O pogwałceniu wolności prasy i prawa do informacji nie ma co mówić, media głównego ścieku stały się już odpowiednio grzeczne, ale prawo do obrony i bezstronnego procesu? Czy to wszystko ma iść do kosza tak jawnie, tak bezczelnie, tylko dlatego, że plutokratyczny kraj, którego Assange nie jest nawet obywatelem, tak sobie postanowił? Po latach obławy zorganizowanej przez CIA, dziennikarz ma po prostu zginąć?
To może brzmieć jak nadzieja, ale niedawno rząd brytyjski, niespodziewanie dla wszystkich, przeciwstawił się USA: podczas głosowania nad ostatecznym porzuceniem oenzetowskiego układu przeciw-atomowemu z Iranem. Czy Brytyjczycy wyczerpali tym samym swoje możliwości powiedzenia „nie” Amerykanom, czy też oznacza to szansę dla Assange’a? Niestety, nikt tego nie wie. Dlatego, mimo licznych trudności ludzie ciągle mobilizują się na rzecz ocalenia Assange’a. Reporterzy bez Granic mają 7 września złożyć w siedzibie brytyjskich władz petycję, którą ciągle można podpisać. Dziennikarze z wielu kontynentów dają jasno do zrozumienia, co o tym myślą, w licznych inicjatywach.

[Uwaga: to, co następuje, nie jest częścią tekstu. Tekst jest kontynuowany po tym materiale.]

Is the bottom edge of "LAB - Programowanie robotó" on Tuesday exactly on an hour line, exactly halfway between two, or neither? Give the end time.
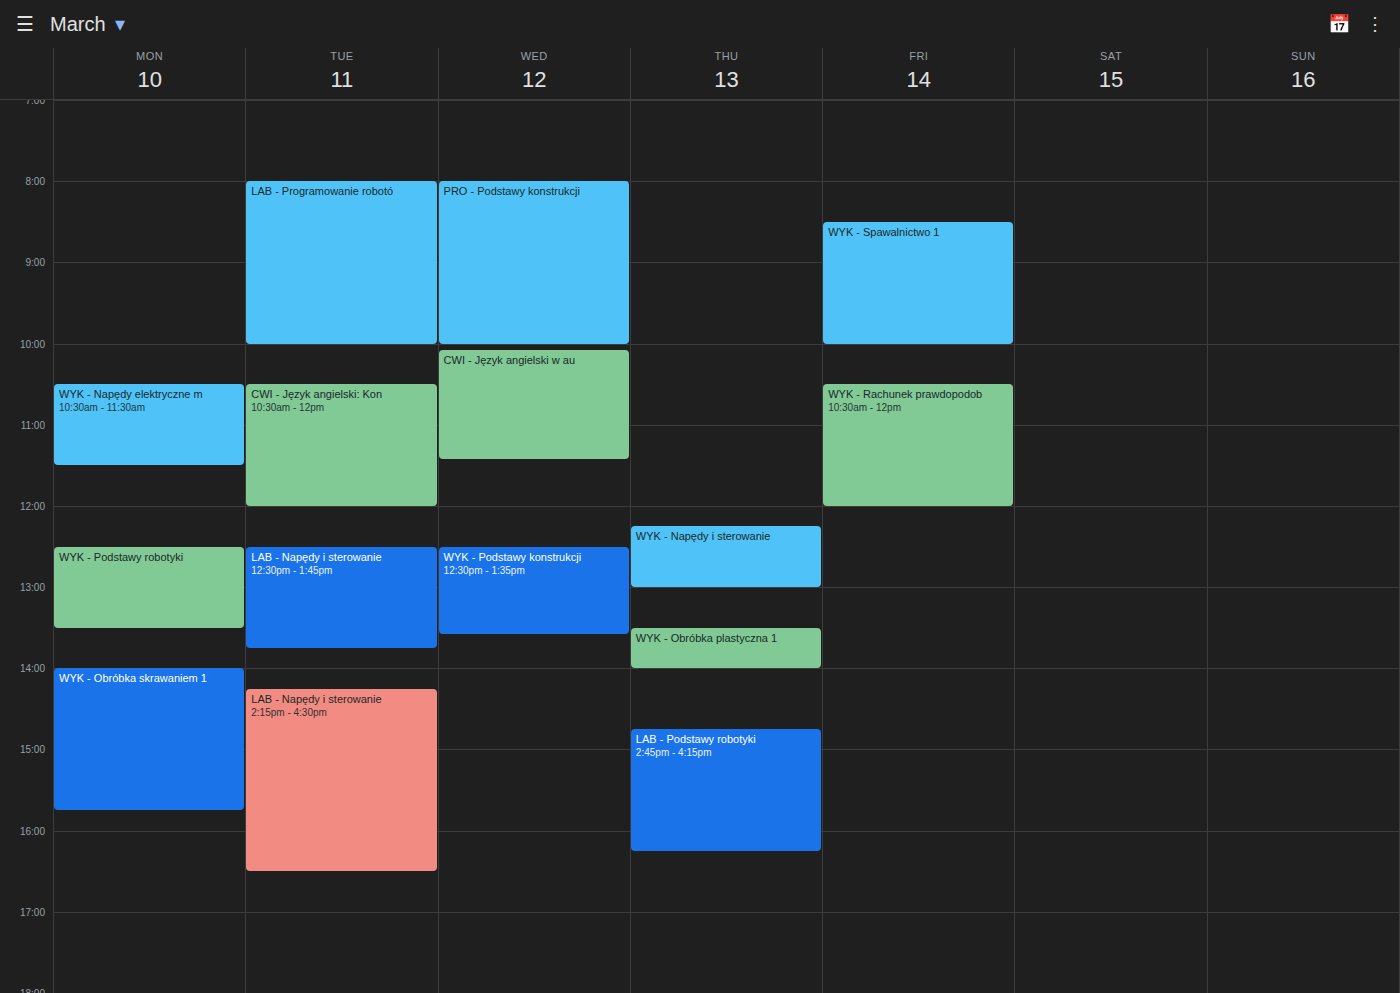
10:00 AM -- exactly on the 10 AM line.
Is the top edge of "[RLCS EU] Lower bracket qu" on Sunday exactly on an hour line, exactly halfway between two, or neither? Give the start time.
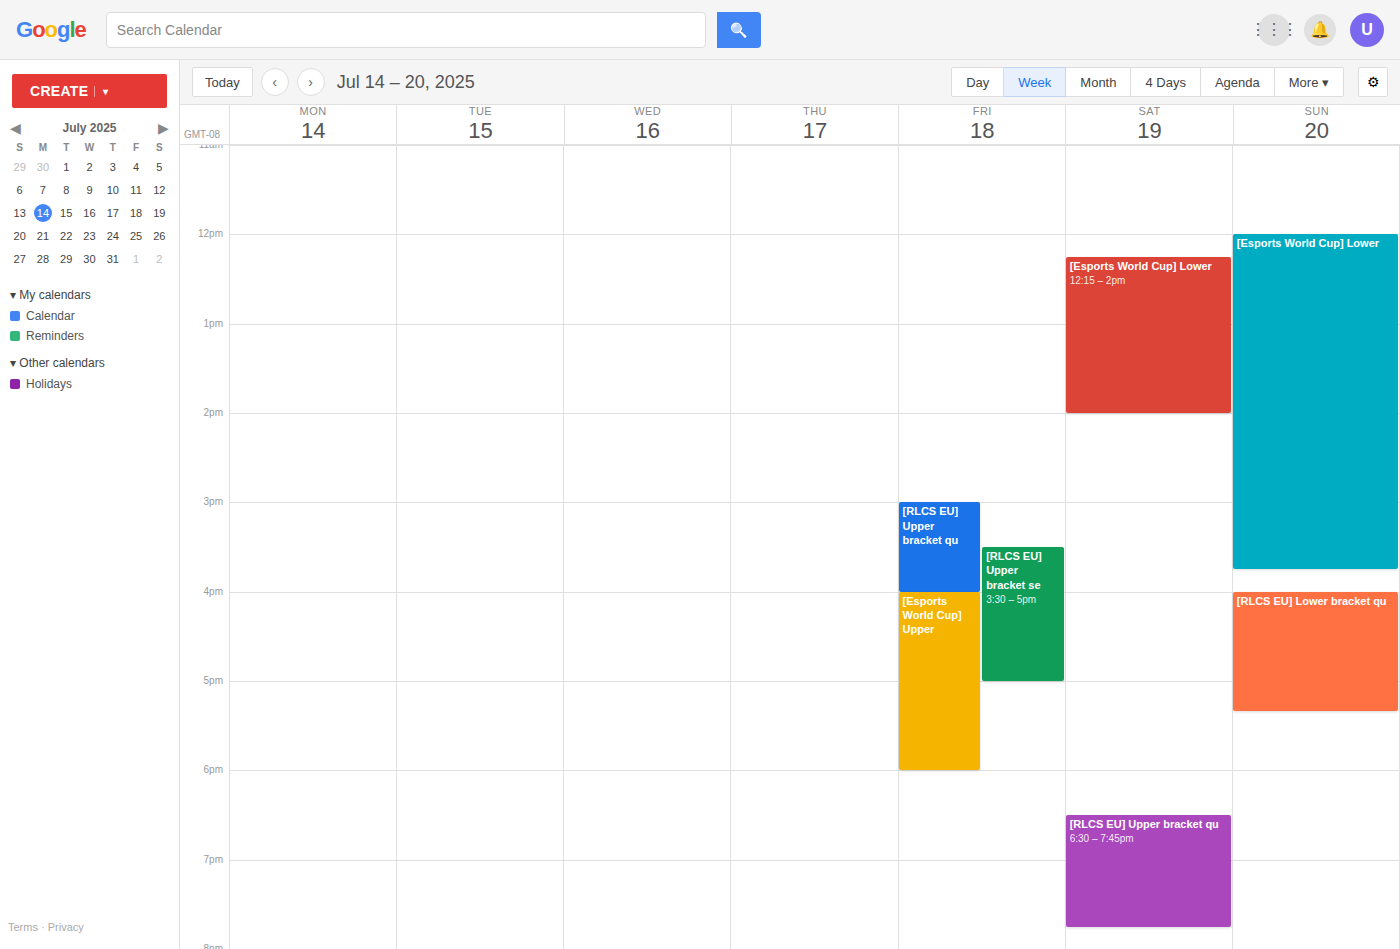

Przewidziano manifestacje w Berlinie, Brukseli i Paryżu, ale mogą one zostać zakazane, ciągle pod pretekstem covid-19. Londyn zapowiedział, że np. manifestantów z Francji będzie musiał najpierw skierować na dwutygodniową kwarantannę, bez względu na wyniki testów koronawirusowych. Boris Johnson nie chce żadnych demonstracji w Londynie, jakby chciał zostać sam ze swym problemem. A chodzi o problem nas wszystkich.